Here is an example of a session, with comments. User input is in bold.

 

$ examiner [this session was run from a Unix shell script] Tue, Oct 12, 1999 02:45:39 PM [start time]
Examiner….
Please enter the file type to be examined [wk1, wks]: wk1
[File types for which there are tag descriptions are in bracketsfor example, .wk1, .wks.]
What is the starting directory? [/usr/local/Examiner] /usda/ftp/usda/data-sets
[The default is the directory from where the program is running.]
What is the minimum risk/impact level to be displayed? 5
[We are interested only in the highest level in this session.]
In which file should the report be stored?:
/usda/testdir/wk1.run.5.report
[The user must have permission to write a file.]
Working… [Lots of dots deleted]
[Dots march across the screen to indicate that something is happeningthe program hasn’t died.]
Number of files in the file hierarchy = 31268
Number of wk1 files examined = 8979
[These numbers appear in the report, not only on the screen.]
Tue, Oct 12, 1999 04:54:12 PM [Time when the program finished its work]
[Elapsed time for this run: about 2 hours, 8 minutes.]

A sample report

Here is a heavily edited version of the report for this run-the original had almost 38,000 lines.

The converter we were evaluating does not create a file that displays floating-point numbers consistently. Since we were interested only in one tag, we marked it as level 5 in RiskEditor. All the other tags were set to 1.

 

Examiner
—–
/usda/ftp/usda/data-sets/crops/94018/budget.wk1:
Risk Level 5
Tag 14: NUMBER: Floating point number -Qty: 584
[There are 584 cells with floating point numbers.]
—–
/usda/ftp/usda/data-sets/crops/94018/charactr.wk1:
Risk Level 5 There are no tags in this file at this level
[In this file, there are no floating-point numbers.
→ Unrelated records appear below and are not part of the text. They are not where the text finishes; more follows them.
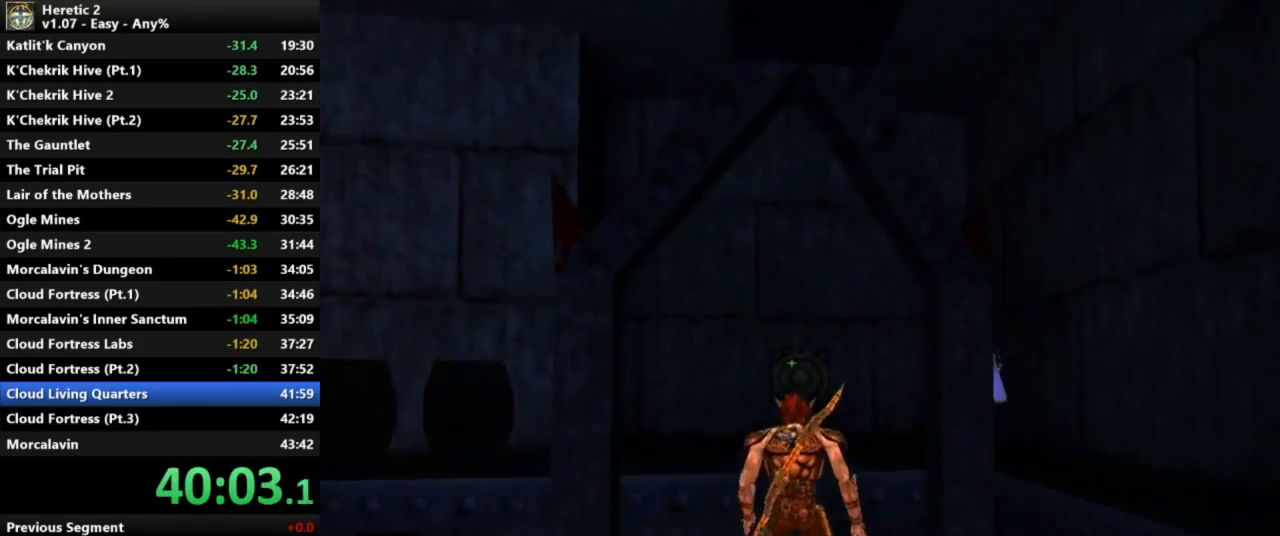
{"keys": ["w"], "mouse": [], "events": []}
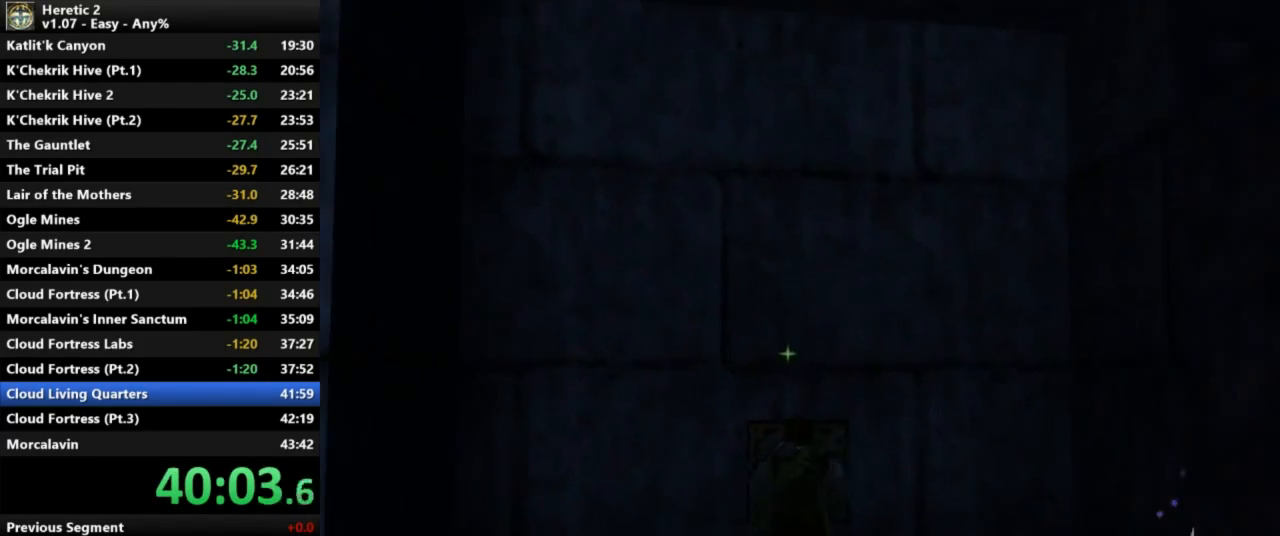
{"keys": ["e"], "mouse": [], "events": [[133, "e", "down"], [200, "w", "up"]]}
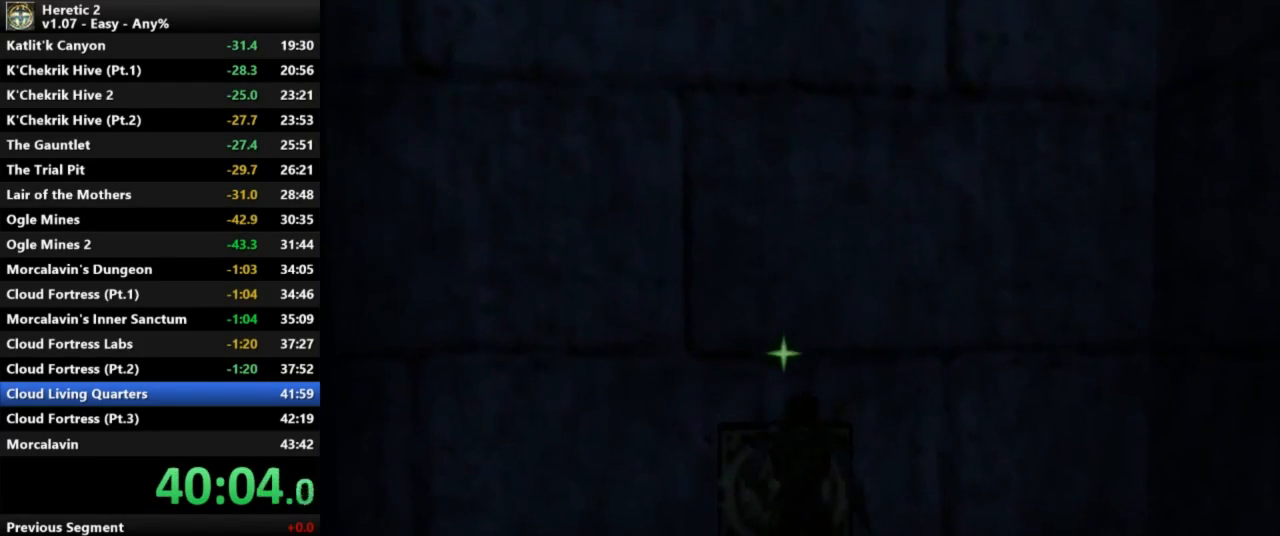
{"keys": [], "mouse": [], "events": [[467, "e", "up"]]}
We can trust the converter we are evaluating to convert this file successfully.]
—–
/usda/ftp/usda/data-sets/crops/94018/conf_int.wk1:
Risk Level 5
Tag 14: NUMBER: Floating point number – Qty: 59
—–[…Deleted lines…]ERROR:/usda/ftp/usda/datasets/crops/.district/.finderinfo /parsline.wk1 not a supported file type
[This file was a text file with information about the wk1 files in a directory.]
—–

[…Deleted lines…]

—–
/usda/ftp/usda/data-sets/crops/.district/parsline.wk1:
Risk Level 5 There are no tags in this file at this level
—–
/usda/ftp/usda/data-sets/livestock/89032/acheesu.wk1:
Risk Level 5
Tag 14: NUMBER: Floating point number -Qty: 182
—–
Number of files in the file hierarchy = 31268
Number of wk1 files examined = 8979

Summary of our approach

  1. We created a spreadsheet that exercises all of the .wk1 file’s attributes.
  2. 2To test a file conversion application’s capabilities, we converted the file from .wk1 to .xls.
  3. We visually compared the files, point by point, to uncover any inconsistencies between the two versions.
  4. We examined the specifications for the .wk1 file format to identify the internal tags governing the at-risk attributes.
  5. We used the RiskEditor program to configure the Examiner program, marking tags at risk.
  6. We examined the collection of files with the Examiner program, which returned a report detailing the files containing the at-risk tags.